- Exercise goal: Return nothing but the lines from the one containing "middle dip: (769, 159)" through the end of the records below, exactly as they stand and without pictures.

- Data provided:
>>

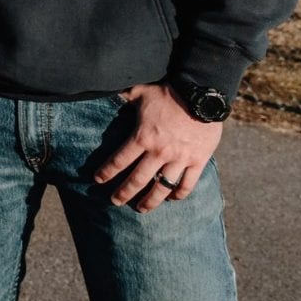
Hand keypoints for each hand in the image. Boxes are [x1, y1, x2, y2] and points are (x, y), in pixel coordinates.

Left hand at [93, 83, 223, 212]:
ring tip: (142, 209)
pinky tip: (172, 199)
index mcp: (142, 137)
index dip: (106, 172)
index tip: (98, 180)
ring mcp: (179, 159)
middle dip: (124, 193)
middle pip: (137, 180)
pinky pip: (187, 185)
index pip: (119, 160)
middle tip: (115, 202)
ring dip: (150, 201)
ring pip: (162, 188)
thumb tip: (108, 92)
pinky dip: (179, 195)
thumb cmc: (169, 91)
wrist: (202, 94)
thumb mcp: (141, 91)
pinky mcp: (197, 161)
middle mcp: (159, 152)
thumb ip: (125, 96)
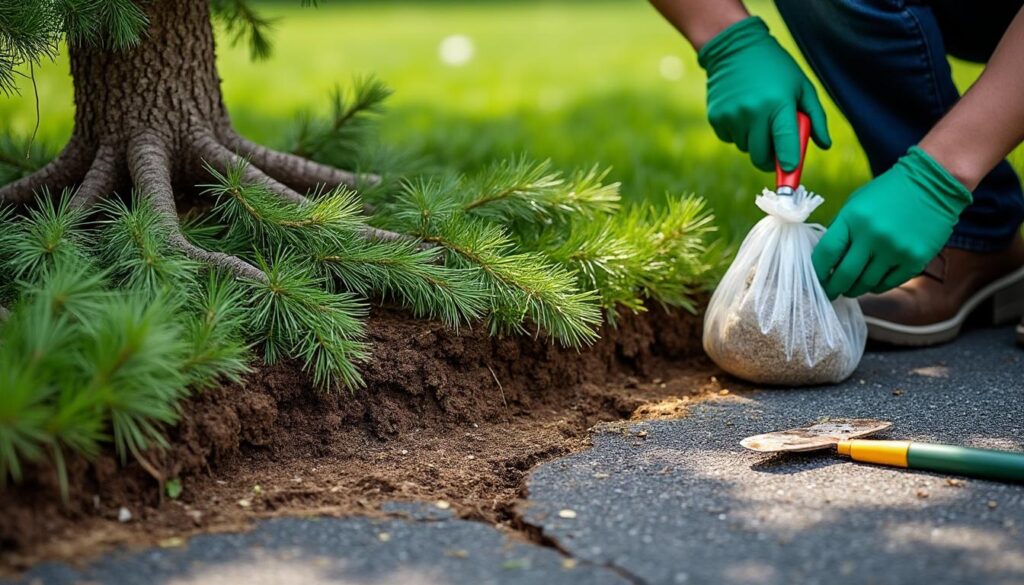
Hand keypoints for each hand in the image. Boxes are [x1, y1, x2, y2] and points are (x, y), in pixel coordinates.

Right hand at [698, 17, 829, 171]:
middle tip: (775, 150)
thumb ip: (815, 117)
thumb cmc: (776, 69)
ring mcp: (732, 116)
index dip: (788, 164)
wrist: (735, 48)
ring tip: (757, 116)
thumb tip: (824, 146)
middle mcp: (753, 112)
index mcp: (778, 104)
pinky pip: (730, 139)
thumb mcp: (801, 86)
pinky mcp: (717, 118)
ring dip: (753, 142)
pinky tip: (741, 112)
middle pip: (761, 156)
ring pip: (745, 149)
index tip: (790, 173)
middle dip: (769, 159)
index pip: (785, 144)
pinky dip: (737, 133)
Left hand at [812, 147, 972, 299]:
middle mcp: (873, 236)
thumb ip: (842, 229)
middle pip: (845, 275)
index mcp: (853, 219)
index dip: (818, 271)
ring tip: (850, 289)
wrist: (933, 183)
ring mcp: (896, 249)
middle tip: (830, 292)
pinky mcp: (915, 259)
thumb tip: (827, 259)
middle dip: (834, 288)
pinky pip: (889, 283)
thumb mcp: (856, 204)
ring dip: (855, 289)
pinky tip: (872, 284)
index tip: (816, 278)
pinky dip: (877, 287)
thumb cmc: (888, 193)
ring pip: (867, 284)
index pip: (826, 254)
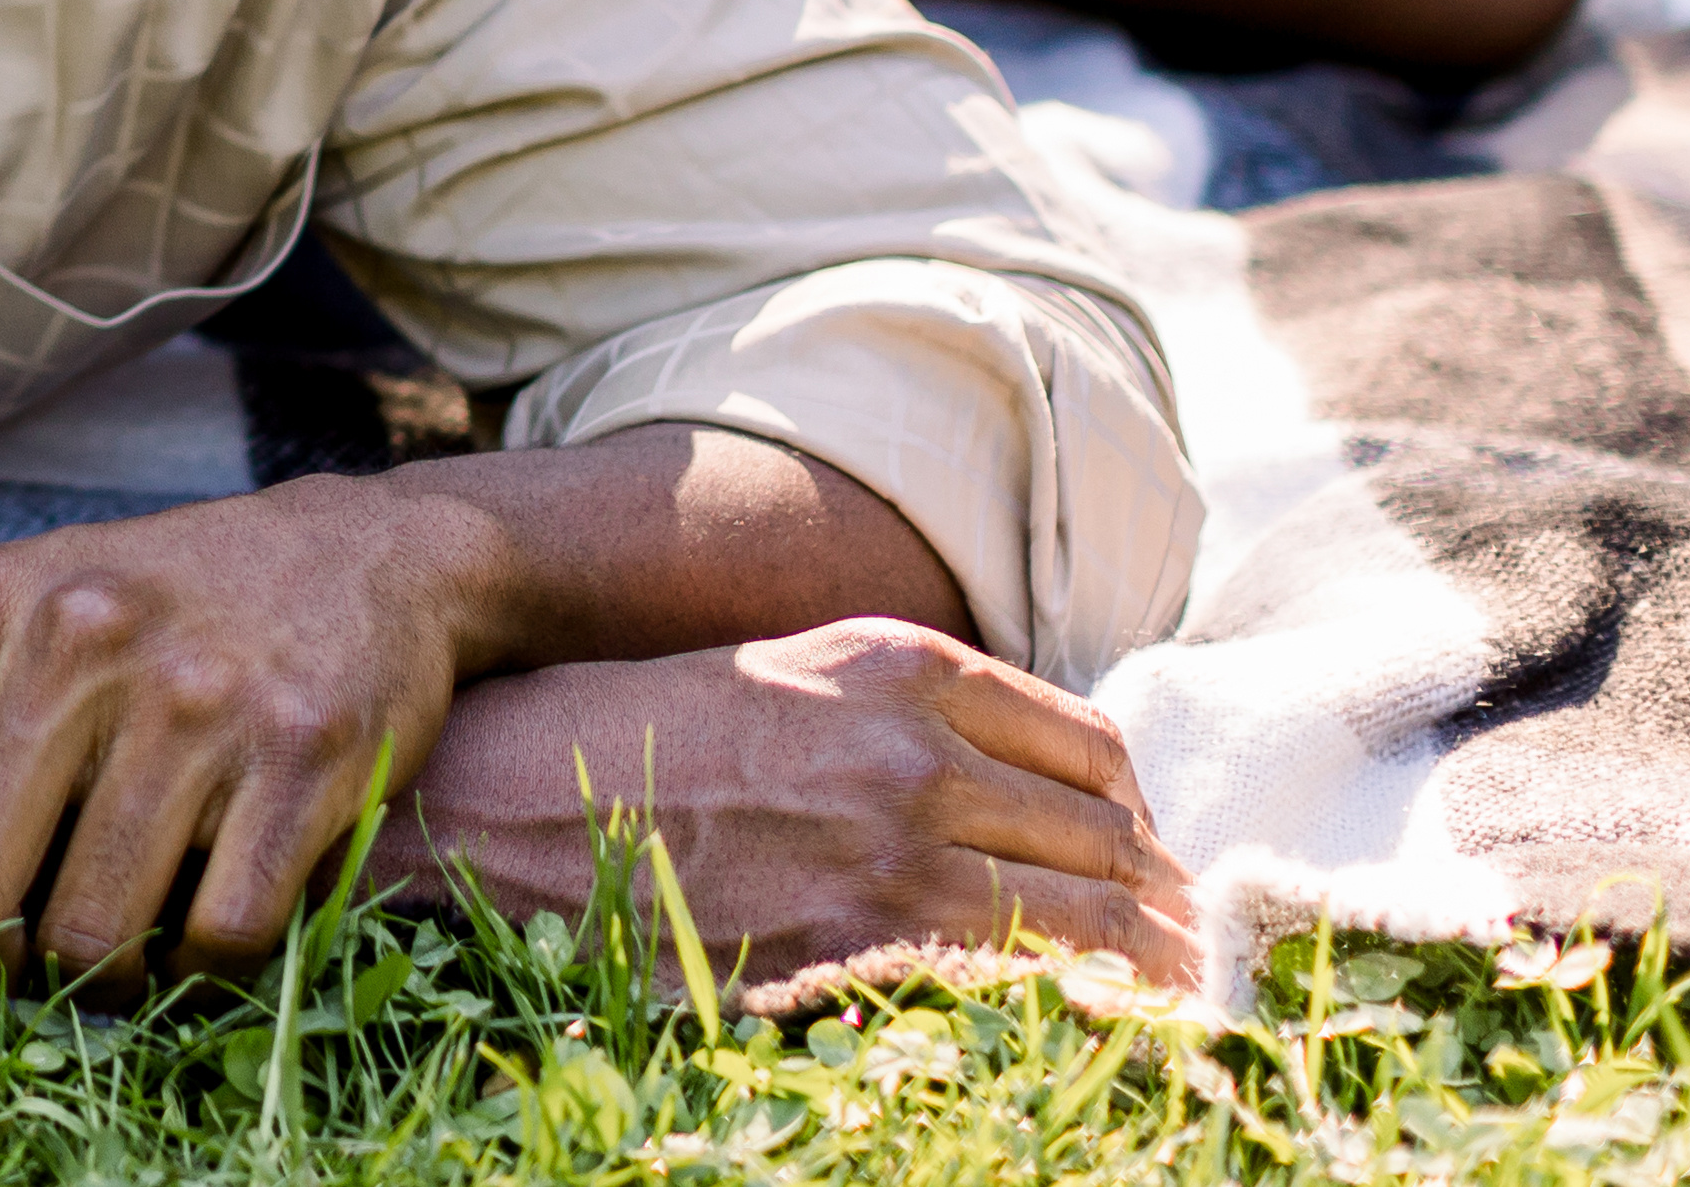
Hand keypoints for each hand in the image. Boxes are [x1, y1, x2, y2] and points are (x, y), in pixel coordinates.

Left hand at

<<

- Response for this exercise:
middle dip: (769, 159)
index pip: (785, 144)
pinky dip: (737, 133)
Left hand at [812, 147, 972, 299]:
middle mcp: (873, 236)
thumb ip: (842, 229)
middle pip: (845, 275)
index mcp: (853, 219)
index dip: (818, 271)
ring tip: (850, 289)
wrist: (933, 183)
ring mcp: (896, 249)
middle tip: (830, 292)
pinky mcp: (915, 259)
thumb tip: (827, 259)
middle dip: (834, 288)
pinky pip: (889, 283)
thumb mcp: (856, 204)
ring dip: (855, 289)
pinky tip: (872, 284)
index tip: (816, 278)
pinky dip: (877, 287)
thumb cmc: (888, 193)
ring pip: (867, 284)
index pip: (826, 254)
Hand keypoints for each hand in the image. Boxes are [x1, y1, x2, y2] and points are (x, y), in pixel coordinates.

Left hand at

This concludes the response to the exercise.